Wolfcamp HFTS has 13 horizontal wells, all drilled from four well pads in a southerly direction near the northern boundary of two lease sections. UW and MW benches were developed with 2-mile (~10,000 ft) laterals. Average horizontal well spacing was 660 ft with six wells drilled into UW and five wells drilled into MW. A centrally placed slanted slim-hole well provided cores, pressure measurements during well interference tests, and micro-seismic monitoring during fracture treatments. Fig. 1 shows gun barrel views of the wells.

Completing wells as zipper fractures minimized stress shadowing effects. Fig. 2 shows the zipper sequence. The outer eastern well pair were initially completed in 2015 and refractured and repressurized before the zipper fracture jobs to avoid boundary effects related to pressure depletion in these early wells.
--------------------------------
▸ WRITTEN PROBLEM 1:
What average horizontal well spacing does the Wolfcamp HFTS passage give?
▸ WRITTEN PROBLEM 2:
Output the section of the Wolfcamp HFTS passage that opens with the words containing "Completing wells as" and closes with "these early wells.".

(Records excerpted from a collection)
--------------------------------
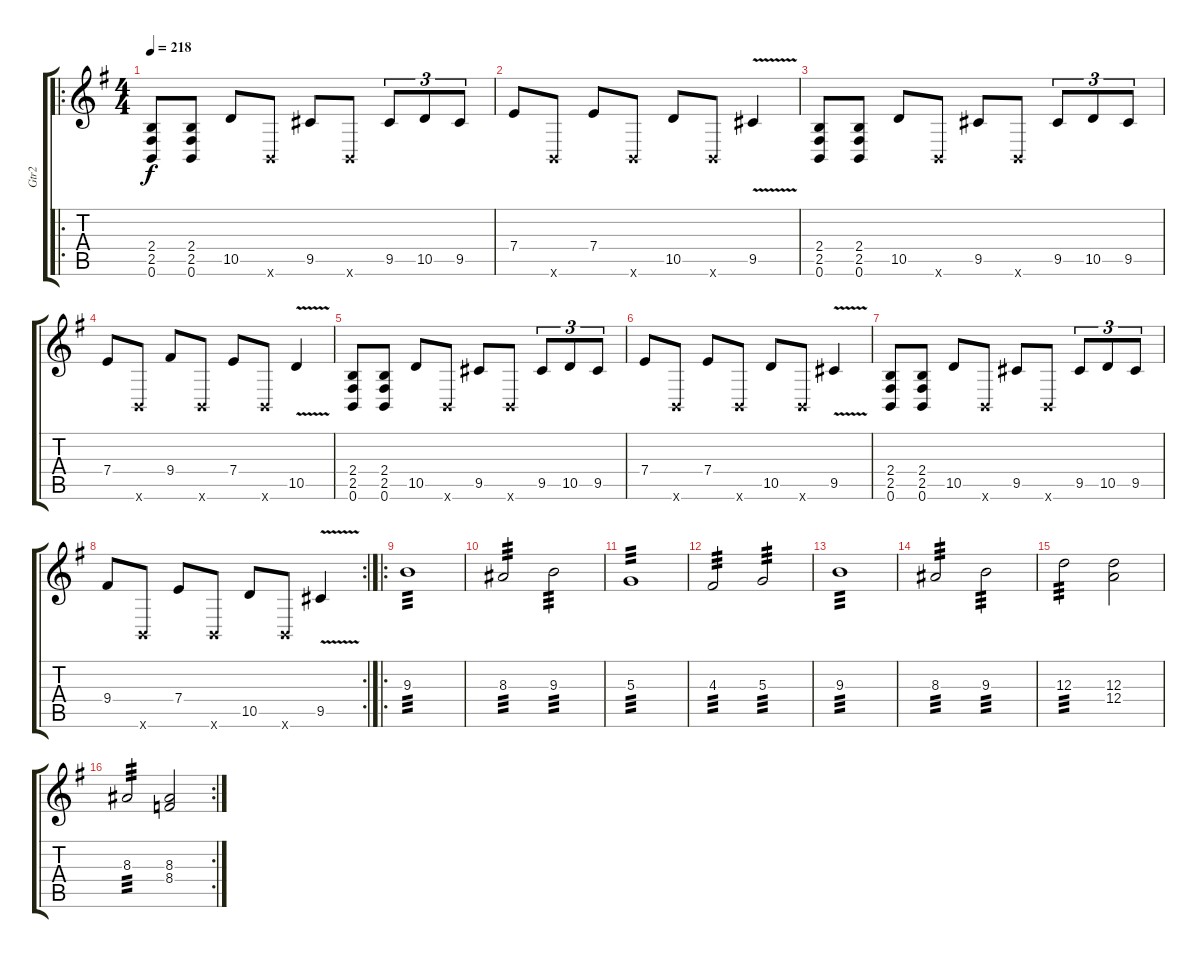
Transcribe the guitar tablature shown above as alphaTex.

\track ("Gtr2" "Gtr2") {instrument distortionguitar}
\staff {score tabs}
\tuning (B3 Gb3 D3 A2 E2 B1) {hide}
\ro
\ts (4 4)
\tempo 218
\clef g2
\ks g
(2.4 2.5 0.6).8{dy f} (2.4 2.5 0.6).8 10.5.8 0.6{x}.8 9.5.8 0.6{x}.8 9.5.8{tu (3 2)} 10.5.8{tu (3 2)} 9.5.8{tu (3 2)} |
7.4.8 0.6{x}.8 7.4.8 0.6{x}.8 10.5.8 0.6{x}.8 9.5{v}.4 |
(2.4 2.5 0.6).8 (2.4 2.5 0.6).8 10.5.8 0.6{x}.8 9.5.8 0.6{x}.8 9.5.8{tu (3 2)} 10.5.8{tu (3 2)} 9.5.8{tu (3 2)} |
7.4.8 0.6{x}.8 9.4.8 0.6{x}.8 7.4.8 0.6{x}.8 10.5{v}.4 |
(2.4 2.5 0.6).8 (2.4 2.5 0.6).8 10.5.8 0.6{x}.8 9.5.8 0.6{x}.8 9.5.8{tu (3 2)} 10.5.8{tu (3 2)} 9.5.8{tu (3 2)} |
7.4.8 0.6{x}.8 7.4.8 0.6{x}.8 10.5.8 0.6{x}.8 9.5{v}.4 |
(2.4 2.5 0.6).8 (2.4 2.5 0.6).8 10.5.8 0.6{x}.8 9.5.8 0.6{x}.8 9.5.8{tu (3 2)} 10.5.8{tu (3 2)} 9.5.8{tu (3 2)} |
\rc 2
9.4.8 0.6{x}.8 7.4.8 0.6{x}.8 10.5.8 0.6{x}.8 9.5{v}.4 |
\ro
9.3.1{tp 3} |
8.3.2{tp 3} 9.3.2{tp 3} |
5.3.1{tp 3} |
4.3.2{tp 3} 5.3.2{tp 3} |
9.3.1{tp 3} |
8.3.2{tp 3} 9.3.2{tp 3} |
12.3.2{tp 3} (12.3 12.4).2 |
\rc 2
8.3.2{tp 3} (8.3 8.4).2
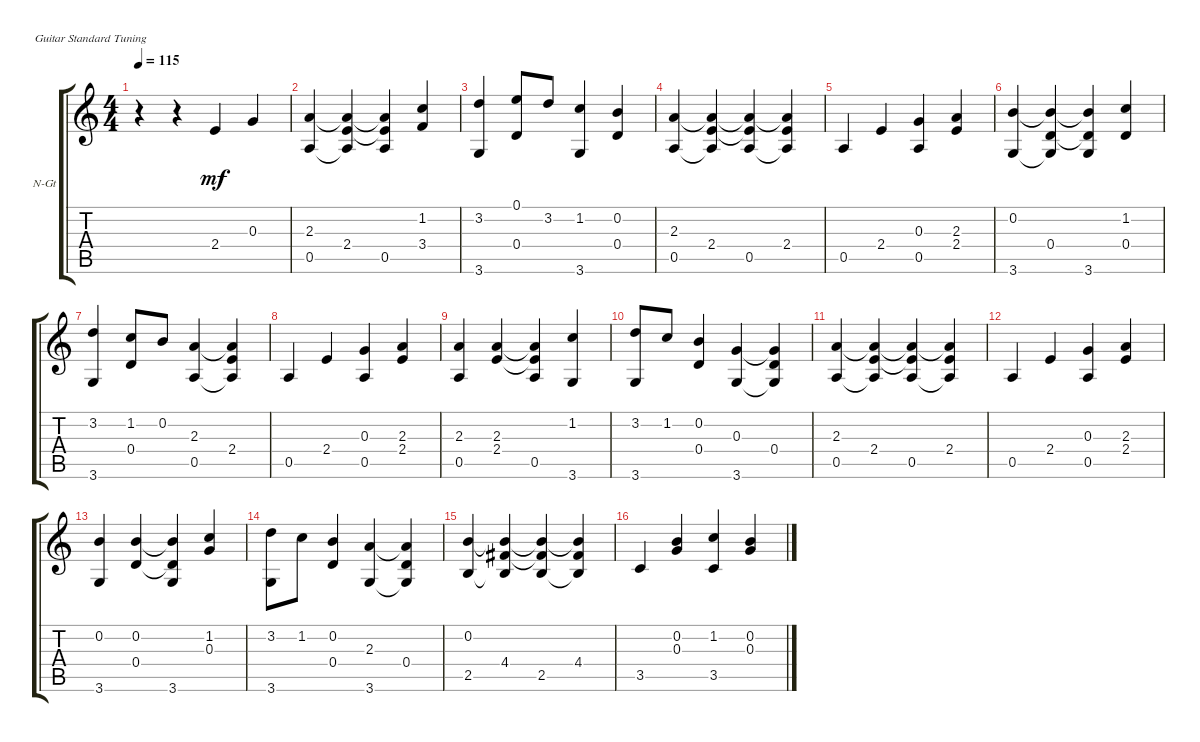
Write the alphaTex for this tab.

\defaultSystemsLayout 4
\bracketExtendMode groupsimilarinstruments
\firstSystemTrackNameOrientation horizontal
\otherSystemsTrackNameOrientation horizontal
\track ("Nylon Guitar" "N-Gt") {instrument acousticguitarnylon}
\staff {score tabs}
\tuning (E4 B3 G3 D3 A2 E2)
\ts (4 4)
\tempo 115
\clef g2
\ks c
r.4{dy mf instrument acousticguitarnylon} r.4 2.4.4 0.3.4 |
(2.3 0.5).4 (2.4 2.3{t} 0.5{t}).4 (0.5 2.3{t} 2.4{t}).4 (3.4 1.2).4 |
(3.2 3.6).4 (0.4 0.1).8 3.2.8 (1.2 3.6).4 (0.2 0.4).4 |
(2.3 0.5).4 (2.4 2.3{t} 0.5{t}).4 (0.5 2.3{t} 2.4{t}).4 (2.4 2.3{t} 0.5{t}).4 |
0.5.4 2.4.4 (0.3 0.5).4 (2.4 2.3).4 |
(0.2 3.6).4 (0.4 0.2{t} 3.6{t}).4 (3.6 0.2{t} 0.4{t}).4 (0.4 1.2).4 |
(3.2 3.6).4 (0.4 1.2).8 0.2.8 (2.3 0.5).4 (2.4 2.3{t} 0.5{t}).4 |
0.5.4 2.4.4 (0.5 0.3).4 (2.3 2.4).4 |
(0.5 2.3).4 (2.3 2.4).4 (0.5 2.3{t} 2.4{t}).4 (3.6 1.2).4 |
(3.2 3.6).8 1.2.8 (0.2 0.4).4 (0.3 3.6).4 (0.4 0.3{t} 3.6{t}).4 |
(2.3 0.5).4 (2.4 2.3{t} 0.5{t}).4 (0.5 2.3{t} 2.4{t}).4 (2.4 2.3{t} 0.5{t}).4 |
0.5.4 2.4.4 (0.3 0.5).4 (2.4 2.3).4 |
(0.2 3.6).4 (0.2 0.4).4 (0.2{t} 3.6 0.4{t}).4 (1.2 0.3).4 |
(3.2 3.6).8{beam invert} 1.2.8 (0.2 0.4).4 (2.3 3.6).4 (0.4 2.3{t} 3.6{t}).4 |
(0.2 2.5).4 (0.2{t} 4.4 2.5{t}).4 (0.2{t} 2.5 4.4{t}).4 (0.2{t} 4.4 2.5{t}).4 |
3.5.4 (0.3 0.2).4 (1.2 3.5).4 (0.2 0.3).4
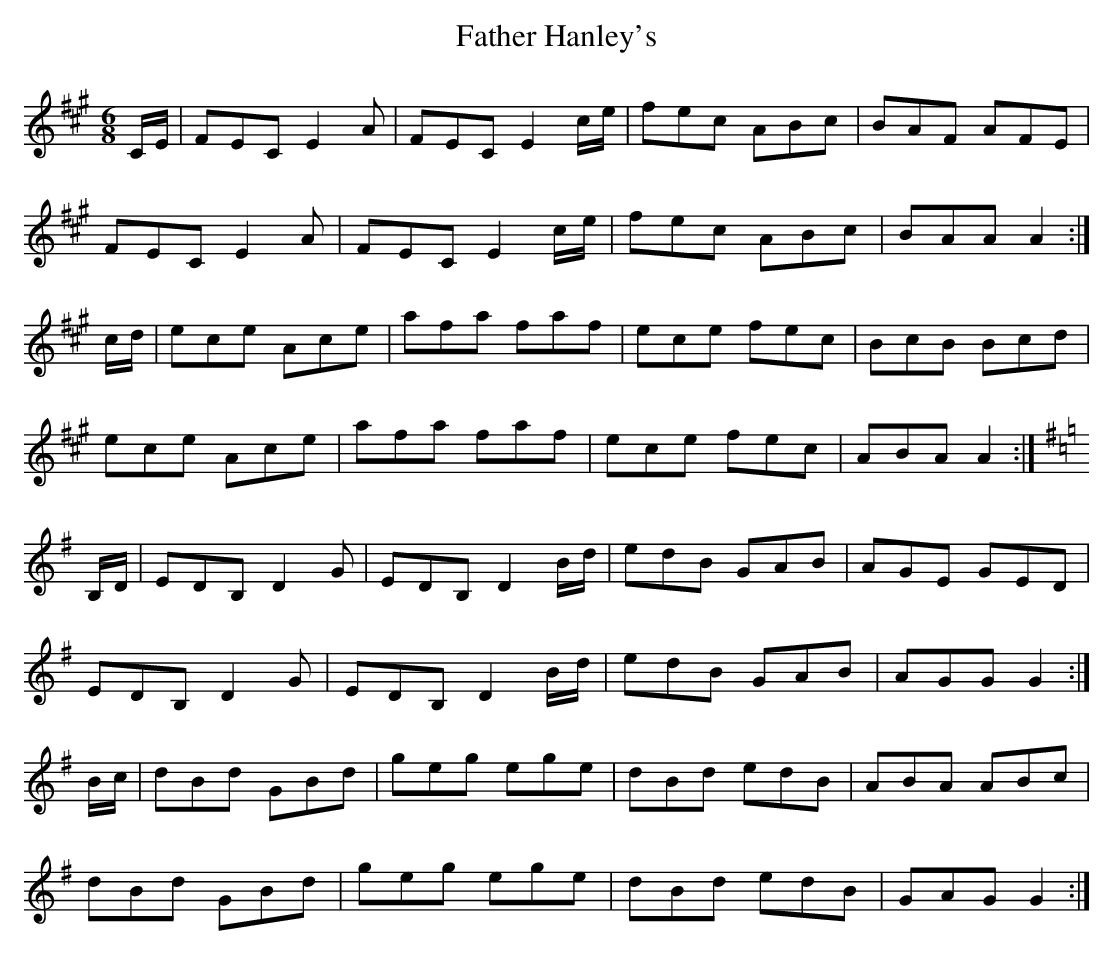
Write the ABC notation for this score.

X:1
T: Father Hanley's
M: 6/8
L: 1/8
K: A
C/E/ | FEC E2 A | FEC E2 c/e/ | fec ABc | BAF AFE |
FEC E2 A | FEC E2 c/e/ | fec ABc | BAA A2 :|
c/d/ | ece Ace | afa faf | ece fec | BcB Bcd |
ece Ace | afa faf | ece fec | ABA A2 :|
W:
K:G %Transposed from A
B,/D/ | EDB, D2 G | EDB, D2 B/d/ | edB GAB | AGE GED |
EDB, D2 G | EDB, D2 B/d/ | edB GAB | AGG G2 :|
B/c/ | dBd GBd | geg ege | dBd edB | ABA ABc |
dBd GBd | geg ege | dBd edB | GAG G2 :|
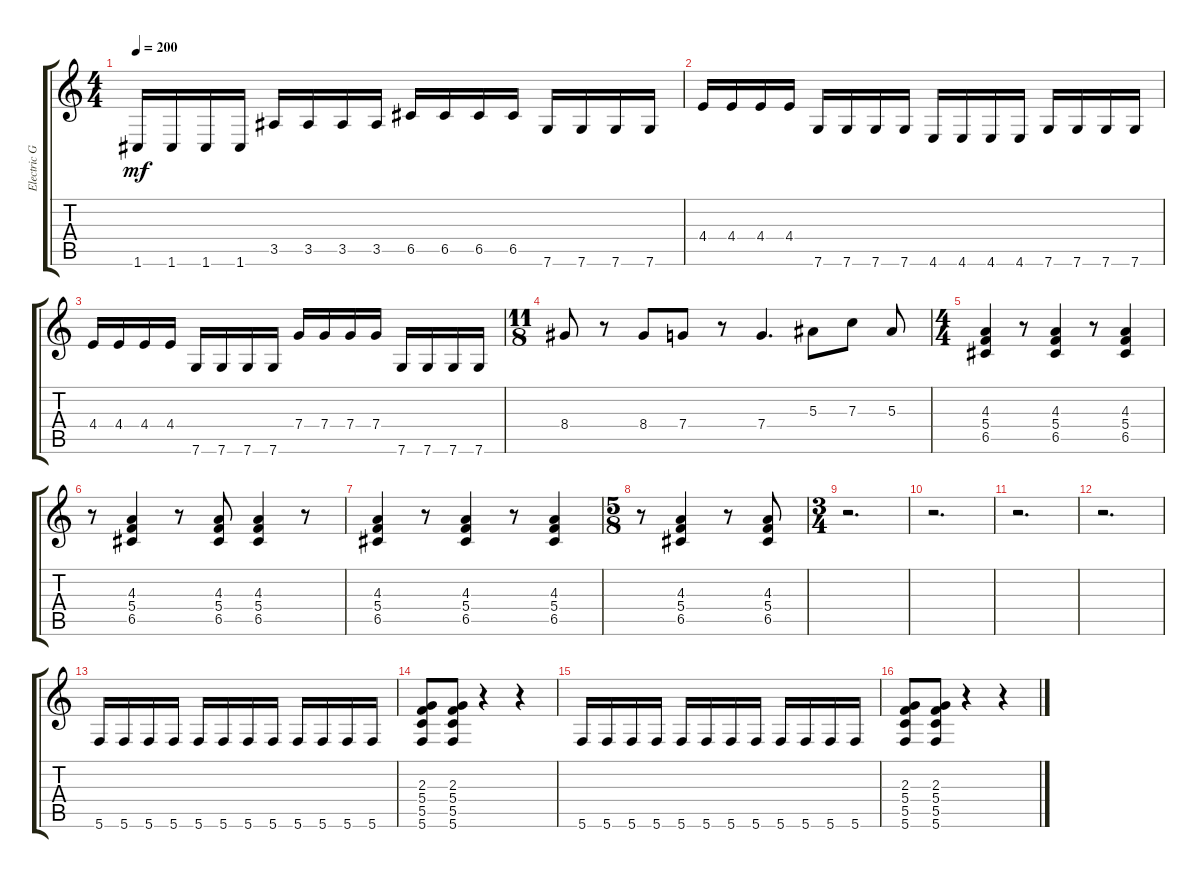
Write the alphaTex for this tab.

\track ("Electric Guitar" "Electric G") {instrument distortionguitar}
\staff {score tabs}
\tuning (D4 A3 F3 C3 G2 C2) {hide}
\ts (4 4)
\tempo 200
\clef g2
\ks c
1.6.16{dy mf} 1.6.16 1.6.16 1.6.16 3.5.16 3.5.16 3.5.16 3.5.16 6.5.16 6.5.16 6.5.16 6.5.16 7.6.16 7.6.16 7.6.16 7.6.16 |
4.4.16 4.4.16 4.4.16 4.4.16 7.6.16 7.6.16 7.6.16 7.6.16 4.6.16 4.6.16 4.6.16 4.6.16 7.6.16 7.6.16 7.6.16 7.6.16 |
4.4.16 4.4.16 4.4.16 4.4.16 7.6.16 7.6.16 7.6.16 7.6.16 7.4.16 7.4.16 7.4.16 7.4.16 7.6.16 7.6.16 7.6.16 7.6.16 |
\ts (11 8)
8.4.8 r.8 8.4.8 7.4.8 r.8 7.4.4{d} 5.3.8 7.3.8 5.3.8 |
\ts (4 4)
(4.3 5.4 6.5).4 r.8 (4.3 5.4 6.5).4 r.8 (4.3 5.4 6.5).4 |
r.8 (4.3 5.4 6.5).4 r.8 (4.3 5.4 6.5).8 (4.3 5.4 6.5).4 r.8 |
(4.3 5.4 6.5).4 r.8 (4.3 5.4 6.5).4 r.8 (4.3 5.4 6.5).4 |
\ts (5 8)
r.8 (4.3 5.4 6.5).4 r.8 (4.3 5.4 6.5).8 |
\ts (3 4)
r.2{d} |
r.2{d} |
r.2{d} |
r.2{d} |
5.6.16 5.6.16 5.6.16 5.6.16 5.6.16 5.6.16 5.6.16 5.6.16 5.6.16 5.6.16 5.6.16 5.6.16 |
(2.3 5.4 5.5 5.6).8 (2.3 5.4 5.5 5.6).8 r.4 r.4 |
5.6.16 5.6.16 5.6.16 5.6.16 5.6.16 5.6.16 5.6.16 5.6.16 5.6.16 5.6.16 5.6.16 5.6.16 |
(2.3 5.4 5.5 5.6).8 (2.3 5.4 5.5 5.6).8 r.4 r.4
--------------------------------
▸ COMPLETE RESPONSE 1:
660 ft

▸ COMPLETE RESPONSE 2:
Completing wells as zipper fractures minimized stress shadowing effects. Fig. 2 shows the zipper sequence. The outer eastern well pair were initially completed in 2015 and refractured and repressurized before the zipper fracture jobs to avoid boundary effects related to pressure depletion in these early wells.